HHS layoffs were probably illegal and had to be interrupted, said the US judge

Providence, RI – A federal judge ruled that recent mass dismissals at the United States Ministry of Health and Social Services were probably illegal and ordered the Trump administration to end the plans to reduce and reorganize the workforce of the country’s health.
US District Judge Melissa Dubose granted the preliminary injunction requested by a coalition of 19 states prosecutors and the Columbia district in legal action tabled in early May.
Dubose said that the States had shown “irreparable damage”, cuts and were likely to prevail in their assertions that “HHS ‘action was both arbitrary and capricious as well as contrary to the law”.
“Executive power does not have the power to order, organize or implement the structural changes in the structure and the function of the agencies created by the Congress,” Dubose wrote in a 58 -page order rendered to the American district court of Providence.
His order prevents the Trump administration from finalizing the dismissals announced in March or from issuing other layoffs. HHS is responsible for submitting a state report by July 11.
The decision applies to employees dismissed in four different divisions of HHS: American centers for the control and prevention of diseases; The Center for Tobacco Products within the Food and Drug Administration; The Head Start office in the administration for children and families and employees of regional offices working on Head Start questions; and the office of the assistant secretary for planning and evaluation.
The Secretary of Health, Robert F. Kennedy Jr., eliminated more than 10,000 employees at the end of March and consolidated 28 agencies to 15. Since then, agencies such as the CDC have repeatedly canceled the dismissals affecting hundreds of employees, including in the branches that monitor HIV, hepatitis and other diseases.
The general prosecutors argued that the massive restructuring was arbitrary and outside the extent of the agency authority.
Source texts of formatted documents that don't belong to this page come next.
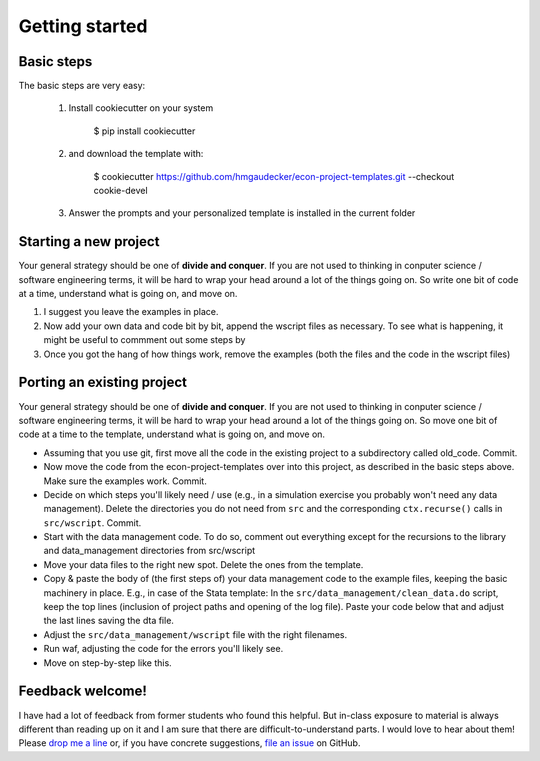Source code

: .. _getting_started:

***************
Getting started
***************

Basic steps
===========

The basic steps are very easy:

    #. Install cookiecutter on your system

            $ pip install cookiecutter

    #. and download the template with:

            $ cookiecutter https://github.com/hmgaudecker/econ-project-templates.git --checkout cookie-devel

    #. Answer the prompts and your personalized template is installed in the current folder

Starting a new project
======================

Your general strategy should be one of **divide and conquer**. If you are not used to thinking in conputer science / software engineering terms, it will be hard to wrap your head around a lot of the things going on. So write one bit of code at a time, understand what is going on, and move on.


#. I suggest you leave the examples in place.
#. Now add your own data and code bit by bit, append the wscript files as necessary. To see what is happening, it might be useful to commment out some steps by 
#. Once you got the hang of how things work, remove the examples (both the files and the code in the wscript files)


Porting an existing project
===========================

Your general strategy should be one of **divide and conquer**. If you are not used to thinking in conputer science / software engineering terms, it will be hard to wrap your head around a lot of the things going on. So move one bit of code at a time to the template, understand what is going on, and move on.

* Assuming that you use git, first move all the code in the existing project to a subdirectory called old_code. Commit.
* Now move the code from the econ-project-templates over into this project, as described in the basic steps above. Make sure the examples work. Commit.
* Decide on which steps you'll likely need / use (e.g., in a simulation exercise you probably won't need any data management). Delete the directories you do not need from ``src`` and the corresponding ``ctx.recurse()`` calls in ``src/wscript``. Commit.
* Start with the data management code. To do so, comment out everything except for the recursions to the library and data_management directories from src/wscript
* Move your data files to the right new spot. Delete the ones from the template.
* Copy & paste the body of (the first steps of) your data management code to the example files, keeping the basic machinery in place. E.g., in case of the Stata template: In the ``src/data_management/clean_data.do`` script, keep the top lines (inclusion of project paths and opening of the log file). Paste your code below that and adjust the last lines saving the dta file.
* Adjust the ``src/data_management/wscript`` file with the right filenames. 
* Run waf, adjusting the code for the errors you'll likely see.
* Move on step-by-step like this.



Feedback welcome!
=================

I have had a lot of feedback from former students who found this helpful. But in-class exposure to material is always different than reading up on it and I am sure that there are difficult-to-understand parts. I would love to hear about them! Please `drop me a line <mailto:hmgaudecker@gmail.com>`_ or, if you have concrete suggestions, `file an issue <https://github.com/hmgaudecker/econ-project-templates/issues>`_ on GitHub.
The trial also indicates that the action has decimated essential programs and has grown heavy costs on states.
“The planned effect … was the wholesale of many HHS programs which are essential to public health and security,” said the trial.
Cups are part of a federal directive “Make America Healthy Again” to rationalize expensive agencies and reduce redundancies. Kennedy told senators during a May 14 audience that there were “so many chaos and disorganization” at HHS.
But restructuring had eliminated key teams that regulate food security and drugs, as well as to support a wide range of tobacco, HIV and maternal and child health programs. Kennedy has since said that because of errors, 20% of dismissed persons could be restored.
States that have joined the trial have democratic governors, and many of the same states – plus a few others – also continued the Trump administration more than $ 11 billion in public health funding reductions. A preliminary injunction was granted in this case in mid-May.